List every line of the material below that contains the word "Tobago", matching its case exactly.

[START SUPPLIED RECORDS]

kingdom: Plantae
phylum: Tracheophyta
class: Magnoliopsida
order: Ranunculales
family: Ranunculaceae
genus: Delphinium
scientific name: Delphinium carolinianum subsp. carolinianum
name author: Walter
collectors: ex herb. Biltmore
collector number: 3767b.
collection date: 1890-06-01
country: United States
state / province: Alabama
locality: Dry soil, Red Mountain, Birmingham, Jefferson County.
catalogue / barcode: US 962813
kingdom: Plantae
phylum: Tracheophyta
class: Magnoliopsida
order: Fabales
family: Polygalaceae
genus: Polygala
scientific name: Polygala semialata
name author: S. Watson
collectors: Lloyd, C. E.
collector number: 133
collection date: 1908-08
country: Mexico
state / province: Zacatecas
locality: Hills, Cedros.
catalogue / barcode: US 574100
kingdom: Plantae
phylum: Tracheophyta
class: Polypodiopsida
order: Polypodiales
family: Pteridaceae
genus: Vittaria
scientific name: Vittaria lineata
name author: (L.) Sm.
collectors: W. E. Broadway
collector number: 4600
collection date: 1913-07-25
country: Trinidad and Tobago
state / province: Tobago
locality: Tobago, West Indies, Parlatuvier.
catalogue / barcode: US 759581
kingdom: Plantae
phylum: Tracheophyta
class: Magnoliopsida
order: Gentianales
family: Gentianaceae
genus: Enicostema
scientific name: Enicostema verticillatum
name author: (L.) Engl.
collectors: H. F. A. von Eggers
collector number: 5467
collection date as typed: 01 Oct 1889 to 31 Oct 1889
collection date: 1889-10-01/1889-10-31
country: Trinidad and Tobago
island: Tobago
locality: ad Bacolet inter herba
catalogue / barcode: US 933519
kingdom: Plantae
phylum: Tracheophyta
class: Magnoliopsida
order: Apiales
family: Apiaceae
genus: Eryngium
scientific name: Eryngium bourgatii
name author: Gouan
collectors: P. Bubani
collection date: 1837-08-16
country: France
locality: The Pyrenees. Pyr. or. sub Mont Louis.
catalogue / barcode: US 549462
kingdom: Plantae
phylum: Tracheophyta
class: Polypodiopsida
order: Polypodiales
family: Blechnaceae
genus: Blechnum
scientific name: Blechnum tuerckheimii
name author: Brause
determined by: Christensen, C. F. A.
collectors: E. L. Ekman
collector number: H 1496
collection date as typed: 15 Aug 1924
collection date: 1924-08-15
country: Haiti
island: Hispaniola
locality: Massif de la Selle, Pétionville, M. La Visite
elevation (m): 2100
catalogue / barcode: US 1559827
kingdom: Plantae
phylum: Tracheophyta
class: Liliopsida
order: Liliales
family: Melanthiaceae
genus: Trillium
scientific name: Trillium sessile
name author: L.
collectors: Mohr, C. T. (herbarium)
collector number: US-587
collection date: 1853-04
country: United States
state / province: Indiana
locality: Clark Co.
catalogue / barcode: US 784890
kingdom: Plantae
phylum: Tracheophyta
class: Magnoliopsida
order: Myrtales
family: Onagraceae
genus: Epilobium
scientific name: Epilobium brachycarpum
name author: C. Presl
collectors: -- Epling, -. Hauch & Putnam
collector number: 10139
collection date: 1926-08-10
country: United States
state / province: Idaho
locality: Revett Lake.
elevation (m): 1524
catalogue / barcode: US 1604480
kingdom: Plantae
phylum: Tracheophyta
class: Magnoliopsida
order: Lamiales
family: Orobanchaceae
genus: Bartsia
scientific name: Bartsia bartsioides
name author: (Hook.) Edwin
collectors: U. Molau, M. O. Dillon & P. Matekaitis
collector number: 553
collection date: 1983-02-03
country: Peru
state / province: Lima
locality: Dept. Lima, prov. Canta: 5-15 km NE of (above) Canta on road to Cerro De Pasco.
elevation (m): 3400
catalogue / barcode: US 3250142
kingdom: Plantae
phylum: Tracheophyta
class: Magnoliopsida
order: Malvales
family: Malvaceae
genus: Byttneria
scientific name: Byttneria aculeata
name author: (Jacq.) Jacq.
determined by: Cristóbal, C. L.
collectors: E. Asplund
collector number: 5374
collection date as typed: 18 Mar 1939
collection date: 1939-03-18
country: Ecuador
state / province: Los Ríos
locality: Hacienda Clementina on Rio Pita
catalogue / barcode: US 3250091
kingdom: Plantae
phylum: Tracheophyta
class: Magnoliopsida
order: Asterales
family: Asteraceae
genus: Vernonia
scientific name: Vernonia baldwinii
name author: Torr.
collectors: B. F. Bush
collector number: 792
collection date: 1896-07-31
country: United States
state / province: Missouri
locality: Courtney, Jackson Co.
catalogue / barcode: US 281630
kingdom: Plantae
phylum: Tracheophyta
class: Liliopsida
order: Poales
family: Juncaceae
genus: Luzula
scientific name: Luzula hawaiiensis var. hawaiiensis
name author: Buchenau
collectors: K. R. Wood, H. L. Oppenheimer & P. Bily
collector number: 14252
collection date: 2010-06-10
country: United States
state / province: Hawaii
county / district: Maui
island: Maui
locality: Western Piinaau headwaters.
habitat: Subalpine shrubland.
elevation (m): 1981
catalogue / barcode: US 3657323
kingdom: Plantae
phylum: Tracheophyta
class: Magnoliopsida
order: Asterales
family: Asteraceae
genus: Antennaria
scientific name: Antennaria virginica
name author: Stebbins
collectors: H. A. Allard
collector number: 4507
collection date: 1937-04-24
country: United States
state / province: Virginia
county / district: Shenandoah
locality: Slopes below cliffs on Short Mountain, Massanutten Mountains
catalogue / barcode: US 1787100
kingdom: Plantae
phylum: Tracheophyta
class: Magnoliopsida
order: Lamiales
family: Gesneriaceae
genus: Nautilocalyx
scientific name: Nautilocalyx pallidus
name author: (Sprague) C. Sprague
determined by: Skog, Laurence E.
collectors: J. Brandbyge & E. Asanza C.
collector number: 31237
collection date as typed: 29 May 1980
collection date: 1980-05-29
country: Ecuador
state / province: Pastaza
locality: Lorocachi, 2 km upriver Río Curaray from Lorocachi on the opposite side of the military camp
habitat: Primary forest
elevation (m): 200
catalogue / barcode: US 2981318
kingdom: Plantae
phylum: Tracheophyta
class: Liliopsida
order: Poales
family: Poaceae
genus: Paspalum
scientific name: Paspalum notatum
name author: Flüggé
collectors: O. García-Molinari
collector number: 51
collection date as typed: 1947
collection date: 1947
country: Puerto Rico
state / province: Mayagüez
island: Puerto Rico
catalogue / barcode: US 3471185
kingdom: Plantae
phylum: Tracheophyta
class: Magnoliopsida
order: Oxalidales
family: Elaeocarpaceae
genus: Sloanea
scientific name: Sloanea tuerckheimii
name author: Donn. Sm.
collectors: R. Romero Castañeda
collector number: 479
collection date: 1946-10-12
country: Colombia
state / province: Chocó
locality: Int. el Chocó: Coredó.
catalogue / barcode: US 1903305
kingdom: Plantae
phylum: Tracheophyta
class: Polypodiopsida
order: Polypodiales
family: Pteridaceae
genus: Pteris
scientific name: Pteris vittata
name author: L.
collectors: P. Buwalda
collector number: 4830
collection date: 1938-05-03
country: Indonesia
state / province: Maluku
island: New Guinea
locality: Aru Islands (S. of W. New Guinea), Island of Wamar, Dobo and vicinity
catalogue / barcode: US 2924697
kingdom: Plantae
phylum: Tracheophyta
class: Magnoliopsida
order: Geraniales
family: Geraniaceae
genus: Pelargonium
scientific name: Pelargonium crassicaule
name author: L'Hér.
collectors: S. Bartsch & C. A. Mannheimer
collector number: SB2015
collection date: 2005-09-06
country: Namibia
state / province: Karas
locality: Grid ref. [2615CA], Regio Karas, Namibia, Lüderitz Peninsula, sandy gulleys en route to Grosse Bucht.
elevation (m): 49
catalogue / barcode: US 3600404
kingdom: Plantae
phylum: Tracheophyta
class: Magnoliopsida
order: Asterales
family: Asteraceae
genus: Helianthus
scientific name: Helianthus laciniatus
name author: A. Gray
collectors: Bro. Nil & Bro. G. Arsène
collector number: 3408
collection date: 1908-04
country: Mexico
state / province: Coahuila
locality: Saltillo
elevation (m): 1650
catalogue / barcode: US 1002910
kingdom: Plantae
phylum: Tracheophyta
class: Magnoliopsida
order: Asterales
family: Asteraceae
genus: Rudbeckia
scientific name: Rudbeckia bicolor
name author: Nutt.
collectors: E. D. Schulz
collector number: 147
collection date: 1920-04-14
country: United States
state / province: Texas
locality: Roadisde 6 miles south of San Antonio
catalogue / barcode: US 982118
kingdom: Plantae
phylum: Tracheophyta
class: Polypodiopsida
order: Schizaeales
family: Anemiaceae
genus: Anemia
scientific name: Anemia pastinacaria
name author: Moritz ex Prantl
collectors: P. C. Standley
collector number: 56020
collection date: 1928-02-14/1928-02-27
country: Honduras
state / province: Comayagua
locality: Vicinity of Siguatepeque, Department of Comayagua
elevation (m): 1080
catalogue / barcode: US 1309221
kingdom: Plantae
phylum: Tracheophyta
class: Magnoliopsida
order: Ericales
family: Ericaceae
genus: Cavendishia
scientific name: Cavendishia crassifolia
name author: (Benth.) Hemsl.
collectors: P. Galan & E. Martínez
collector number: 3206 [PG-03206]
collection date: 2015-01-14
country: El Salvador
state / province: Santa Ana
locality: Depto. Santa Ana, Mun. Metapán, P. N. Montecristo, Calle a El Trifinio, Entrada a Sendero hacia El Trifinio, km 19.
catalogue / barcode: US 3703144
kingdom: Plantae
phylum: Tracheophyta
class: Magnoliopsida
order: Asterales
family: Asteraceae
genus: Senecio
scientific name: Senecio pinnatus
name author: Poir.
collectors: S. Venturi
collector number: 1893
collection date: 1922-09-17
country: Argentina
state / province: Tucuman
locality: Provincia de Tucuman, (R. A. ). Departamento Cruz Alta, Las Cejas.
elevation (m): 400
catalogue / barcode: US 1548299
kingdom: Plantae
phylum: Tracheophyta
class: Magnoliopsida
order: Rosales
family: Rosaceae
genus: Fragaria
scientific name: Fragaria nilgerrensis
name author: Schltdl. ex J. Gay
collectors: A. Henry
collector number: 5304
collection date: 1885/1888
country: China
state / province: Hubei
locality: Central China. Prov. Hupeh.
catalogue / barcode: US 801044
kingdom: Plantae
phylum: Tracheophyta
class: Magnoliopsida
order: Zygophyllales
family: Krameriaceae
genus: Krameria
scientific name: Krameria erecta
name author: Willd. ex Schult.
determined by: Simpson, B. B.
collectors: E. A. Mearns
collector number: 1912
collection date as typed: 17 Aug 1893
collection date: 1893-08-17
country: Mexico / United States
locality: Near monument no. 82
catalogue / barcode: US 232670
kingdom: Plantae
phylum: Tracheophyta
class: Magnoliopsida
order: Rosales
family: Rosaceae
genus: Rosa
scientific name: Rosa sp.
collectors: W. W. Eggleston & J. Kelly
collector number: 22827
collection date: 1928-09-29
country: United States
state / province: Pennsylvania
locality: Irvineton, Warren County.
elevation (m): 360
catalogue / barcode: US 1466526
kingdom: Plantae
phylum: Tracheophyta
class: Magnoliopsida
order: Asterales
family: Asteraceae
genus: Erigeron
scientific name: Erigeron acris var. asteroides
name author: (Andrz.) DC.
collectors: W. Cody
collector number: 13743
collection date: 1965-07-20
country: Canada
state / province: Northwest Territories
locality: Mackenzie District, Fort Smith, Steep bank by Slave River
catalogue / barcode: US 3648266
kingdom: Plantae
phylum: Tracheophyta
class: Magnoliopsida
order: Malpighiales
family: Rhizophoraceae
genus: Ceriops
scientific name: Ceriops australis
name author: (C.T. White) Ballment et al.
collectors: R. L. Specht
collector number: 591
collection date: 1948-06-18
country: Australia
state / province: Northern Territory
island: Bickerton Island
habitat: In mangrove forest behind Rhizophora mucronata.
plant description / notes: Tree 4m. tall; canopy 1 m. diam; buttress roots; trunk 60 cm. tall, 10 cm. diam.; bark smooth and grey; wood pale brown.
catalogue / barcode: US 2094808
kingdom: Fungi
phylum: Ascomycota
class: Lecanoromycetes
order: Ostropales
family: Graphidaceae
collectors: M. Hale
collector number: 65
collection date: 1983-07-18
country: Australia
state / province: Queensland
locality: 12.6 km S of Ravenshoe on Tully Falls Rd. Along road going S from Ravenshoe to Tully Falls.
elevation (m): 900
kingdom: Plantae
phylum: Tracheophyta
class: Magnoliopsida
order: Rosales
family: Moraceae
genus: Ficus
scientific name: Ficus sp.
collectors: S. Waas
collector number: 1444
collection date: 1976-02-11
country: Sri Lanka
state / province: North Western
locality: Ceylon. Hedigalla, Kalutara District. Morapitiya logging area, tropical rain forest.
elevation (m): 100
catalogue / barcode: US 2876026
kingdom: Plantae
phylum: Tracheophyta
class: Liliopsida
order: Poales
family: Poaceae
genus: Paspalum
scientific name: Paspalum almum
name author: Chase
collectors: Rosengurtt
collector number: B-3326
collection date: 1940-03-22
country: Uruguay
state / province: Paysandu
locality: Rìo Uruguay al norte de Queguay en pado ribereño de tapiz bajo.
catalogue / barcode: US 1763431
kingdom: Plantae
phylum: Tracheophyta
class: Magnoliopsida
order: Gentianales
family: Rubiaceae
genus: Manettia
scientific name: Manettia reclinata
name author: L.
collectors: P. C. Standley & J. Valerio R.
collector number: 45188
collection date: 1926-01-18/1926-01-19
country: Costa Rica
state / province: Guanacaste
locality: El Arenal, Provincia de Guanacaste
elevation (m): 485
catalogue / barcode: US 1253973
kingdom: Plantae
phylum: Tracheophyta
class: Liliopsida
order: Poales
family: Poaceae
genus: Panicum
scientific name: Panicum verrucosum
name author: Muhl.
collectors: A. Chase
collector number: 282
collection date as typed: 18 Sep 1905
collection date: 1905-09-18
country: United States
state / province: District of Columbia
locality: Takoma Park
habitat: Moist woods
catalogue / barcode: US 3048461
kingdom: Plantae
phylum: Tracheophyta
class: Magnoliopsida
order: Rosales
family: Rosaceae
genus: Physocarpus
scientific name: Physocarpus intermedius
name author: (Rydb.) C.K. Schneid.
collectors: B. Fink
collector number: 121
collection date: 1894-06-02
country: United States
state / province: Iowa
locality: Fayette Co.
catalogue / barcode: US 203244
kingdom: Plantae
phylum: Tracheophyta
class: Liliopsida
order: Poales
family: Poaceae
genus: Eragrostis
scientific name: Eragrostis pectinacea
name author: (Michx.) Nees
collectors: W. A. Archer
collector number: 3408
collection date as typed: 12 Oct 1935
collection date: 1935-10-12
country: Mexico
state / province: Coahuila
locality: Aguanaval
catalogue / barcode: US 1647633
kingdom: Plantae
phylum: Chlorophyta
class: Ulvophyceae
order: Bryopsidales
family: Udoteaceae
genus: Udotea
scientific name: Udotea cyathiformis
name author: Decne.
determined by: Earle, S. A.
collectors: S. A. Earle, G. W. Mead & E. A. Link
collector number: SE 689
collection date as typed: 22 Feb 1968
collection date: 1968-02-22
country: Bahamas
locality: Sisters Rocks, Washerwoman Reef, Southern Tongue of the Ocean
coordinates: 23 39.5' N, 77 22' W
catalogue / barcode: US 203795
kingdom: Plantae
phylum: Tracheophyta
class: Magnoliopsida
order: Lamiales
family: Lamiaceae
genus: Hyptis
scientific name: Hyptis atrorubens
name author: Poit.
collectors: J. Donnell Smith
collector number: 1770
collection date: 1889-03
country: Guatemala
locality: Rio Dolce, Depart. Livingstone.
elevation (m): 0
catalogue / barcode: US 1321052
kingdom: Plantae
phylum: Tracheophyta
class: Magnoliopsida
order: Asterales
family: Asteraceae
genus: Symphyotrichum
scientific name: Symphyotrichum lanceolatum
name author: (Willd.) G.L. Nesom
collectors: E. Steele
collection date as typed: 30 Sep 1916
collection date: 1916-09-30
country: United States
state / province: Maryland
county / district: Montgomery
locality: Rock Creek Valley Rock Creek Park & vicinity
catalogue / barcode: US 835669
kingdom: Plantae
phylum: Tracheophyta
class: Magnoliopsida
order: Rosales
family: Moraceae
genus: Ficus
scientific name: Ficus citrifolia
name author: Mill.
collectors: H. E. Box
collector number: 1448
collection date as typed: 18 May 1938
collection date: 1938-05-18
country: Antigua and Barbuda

[END SUPPLIED RECORDS]

> EXERCISE OUTPUT
country: Trinidad and Tobago
state / province: Tobago
locality: Tobago, West Indies, Parlatuvier.
country: Trinidad and Tobago
island: Tobago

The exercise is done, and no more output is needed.